Second, the book gives us ways in which to initiate and sustain such conversations. The Appendices are gifts to help us do just that. We have "Sample Conversational Ground Rules" to help us maintain a level of understanding before we talk. There exhibit openness and the need for inclusive discussions. For that matter, I want to say something about silence. A good conversation is also learning when not to talk. I know of situations in which someone has lost a loved one. In the midst of pain and sadness, silent presence could very well be more important than spoken words. Then there is also the issue of language. How can people communicate when they speak different languages? This is not limited to the language per se, but also cultural differences. Smith is able to identify this as one of the greatest challenges in our increasingly pluralistic world. Reading this book opens readers up to a wider repertoire of conversational differences and situations.

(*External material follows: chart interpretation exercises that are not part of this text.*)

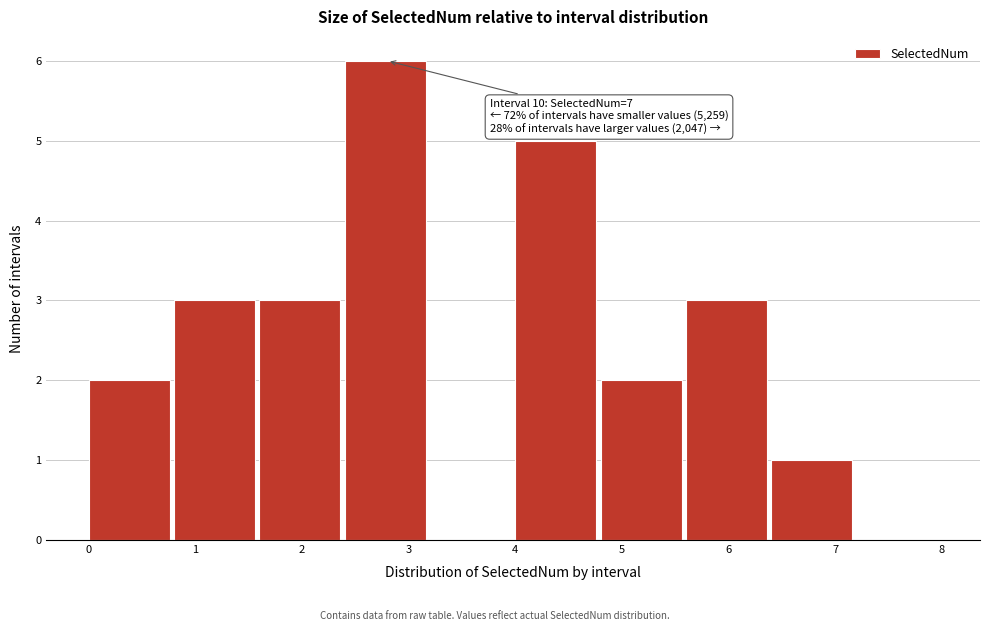

Which range on the x-axis has the tallest bar?

2.4 to 3.2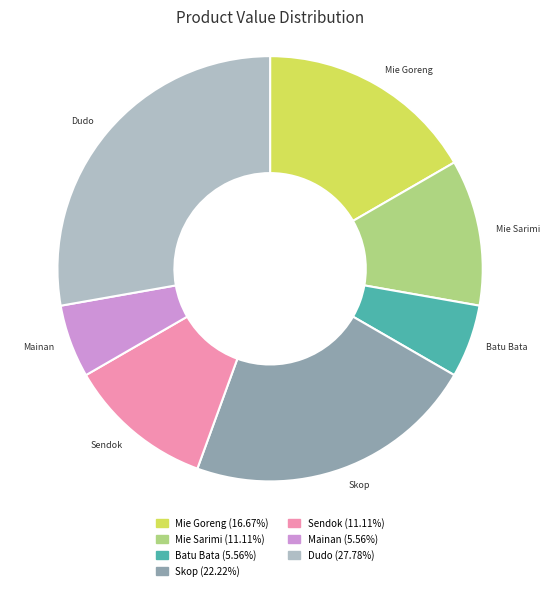

Which slice is the largest?

Dudo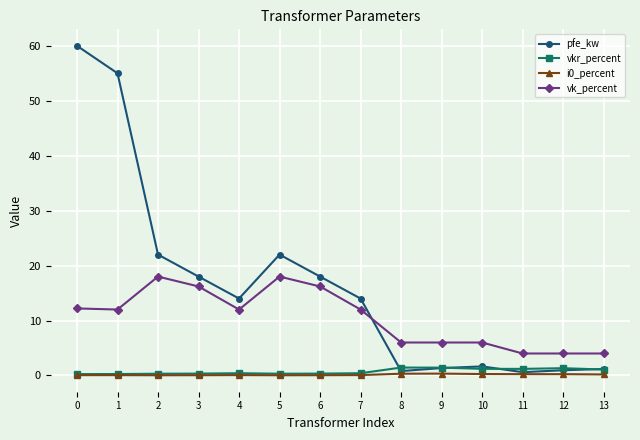

What is the lowest value of the vk_percent series?

4.0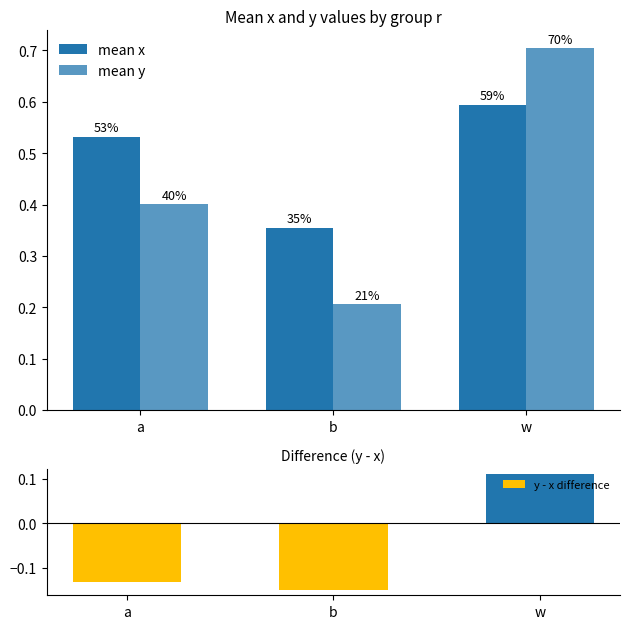

What is the sum of the mean y values at a and b?

0.6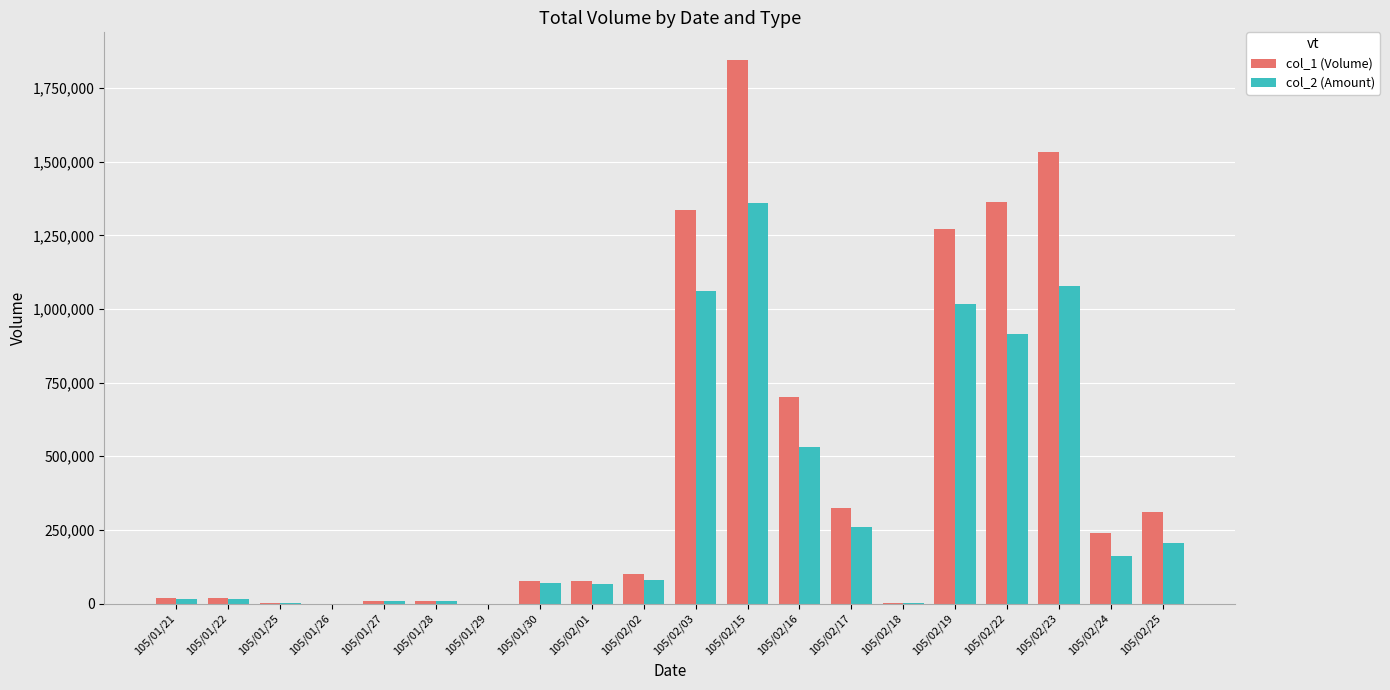

What is the average value of the col_1 (Volume) series?

462200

Finally, we all need help in learning how to communicate and converse well. This book has been a useful resource to do just that. However, there is still something lacking in this book: Small Talk. Even things as simple as "small talk" are valuable opportunities to connect. I remember Eugene Peterson wrote something in the past about small talk and their invaluable ways in which they could build up relationships. The Church needs more of such reminders. He points out small talk as a form of ministry "that specializes in the ordinary." Smith builds on this with a focus on the Church as the body of Christ. His central question is: "How can our churches initiate and sustain practices of conversation?" should also include the topic of small talk. I am sure he has many insights to this.

C Christopher Smith is co-author of the book "Slow Church" and also editor of the Englewood Review of Books.

Rating: 4.5 stars of 5.

conrade
This book has been provided courtesy of Brazos Press and NetGalley without requiring a positive review. All opinions offered above are mine unless otherwise stated or implied.